Esistono però alcune differenze sostanziali fra lo scenario della carne vegetale e quella tratta dai corpi animali. La prima è che i governi sono immediatamente allertati davanti a dati negativi o leggermente in flessione del comparto zootecnico. In Europa e in Italia soprattutto con la nuova dirigenza politica, ai primi segnali di “stress” del settore vengono stanziati fondi (nazionali o europei) per “discutere piani di rilancio”, per esempio, come ha già dichiarato l’assessore lombardo all’Agricoltura e Sovranità alimentare Alessandro Beduschi. Chiaramente si tratta di mercati diversi, ma è evidente che il sostegno dei governi al comparto delle carni e dei formaggi è sempre presente (vedasi il trattamento di “favore” che l’ex presidente Donald Trump dedicò alle multinazionali della carne durante la pandemia da Covid-19 e che portò non solo una stabilizzazione del mercato ma anche enormi danni ai lavoratori). 

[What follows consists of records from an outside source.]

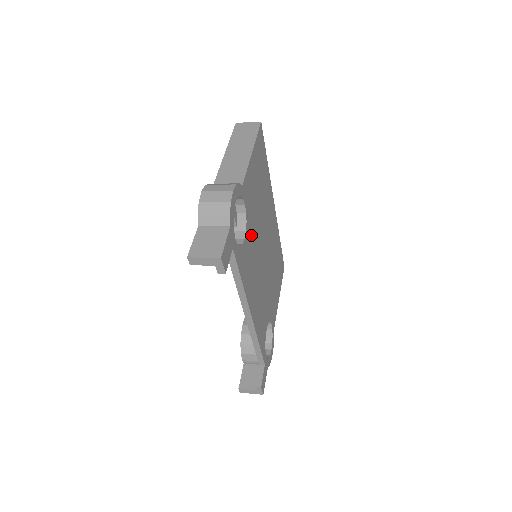
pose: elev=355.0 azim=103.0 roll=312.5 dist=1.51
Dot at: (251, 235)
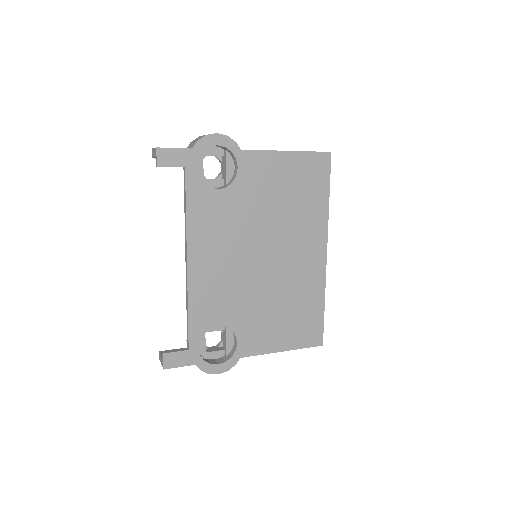
Dot at: (237, 205)
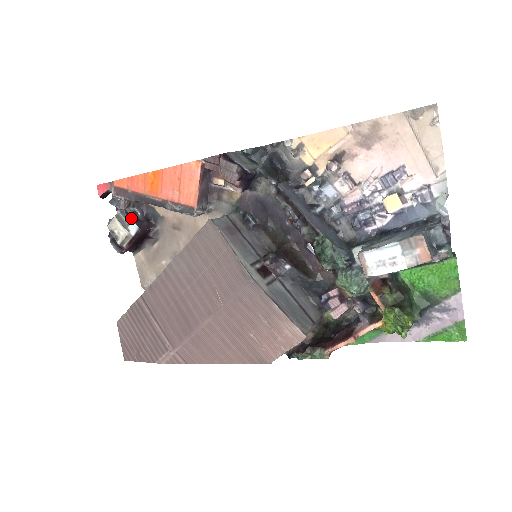
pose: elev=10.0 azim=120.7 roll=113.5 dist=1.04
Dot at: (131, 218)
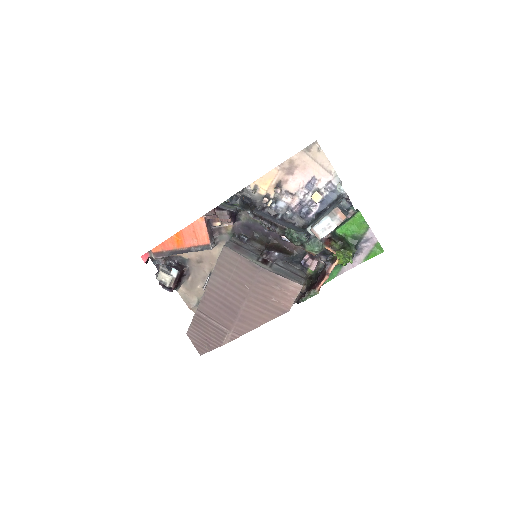
Dot at: (171, 267)
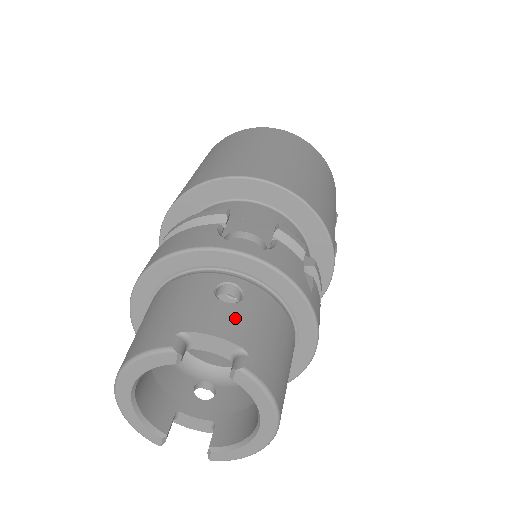
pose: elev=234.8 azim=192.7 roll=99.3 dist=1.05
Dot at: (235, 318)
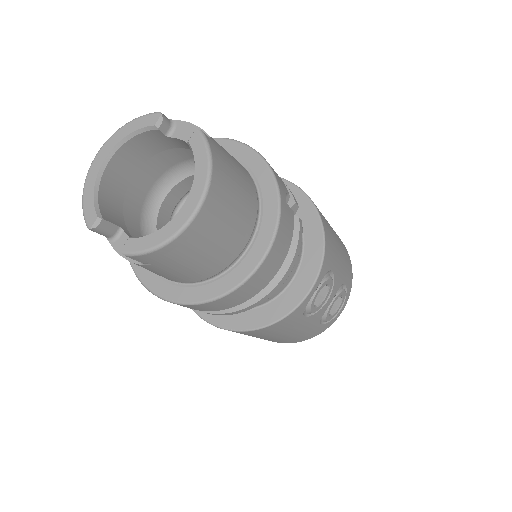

Il mercato delle alternative alla carne, invece, non gode di nessun piano di rilancio pubblico, mai, ma nemmeno di un tentativo di non mettergli i bastoni fra le ruote con una informazione generalista sempre soggiogata dai sistemi pubblicitari. In sintesi parlare male delle alternative alla carne che cercano di tagliare le gambe ad un comparto così “coccolato” dai governi, non conviene a nessun giornale (a meno che non sia completamente sostenuto dai suoi lettori) perché, ancora oggi, i più grandi investitori pubblicitari nei media (giornali, televisioni e  radio) sono aziende che producono carne e derivati.

Sono molti i riferimenti in articoli e servizi giornalistici al fatto che le alternative alla carne siano ricche di sale e spesso non del tutto equivalenti a livello proteico rispetto alla carne animale. Ma in questa comunicazione manca un pezzo: ossia che questi alimenti non devono sostituire la carne in un’alimentazione equilibrata perché anche in quest’ultima le porzioni dovrebbero essere decisamente ridotte rispetto al consumo che poi davvero se ne fa. Insomma, così come non si dovrebbero mangiare burger, salsicce, formaggi e insaccati ogni giorno (con il loro portato di proteine ma anche di grassi saturi, colesterolo e sale) così non andrebbe fatto con le alternative vegetali (ricche di proteine, a volte di grassi saturi, ma certamente prive di colesterolo).

Ma questa si chiama “complessità” e “futuro” e questa comunicazione sbatte la faccia contro pregiudizi che sono creati dagli stessi che, oggettivamente e facendo il proprio lavoro, dovrebbero indagare a abbattere.

Quindi, no, le vendite in calo di Beyond non sono la fine della “bolla delle alternative alla carne” come commenta Aine Carlin sul The Guardian in un editoriale, ma certamente questi prodotti patiscono un contesto culturale ampiamente contrario (e contrariato) davanti alle possibilità che non contemplino l’abbattimento degli animali. Una riprova ne è la guerra completamente infondata che il governo Meloni sta facendo all’ipotesi di ricerca sulla carne coltivata.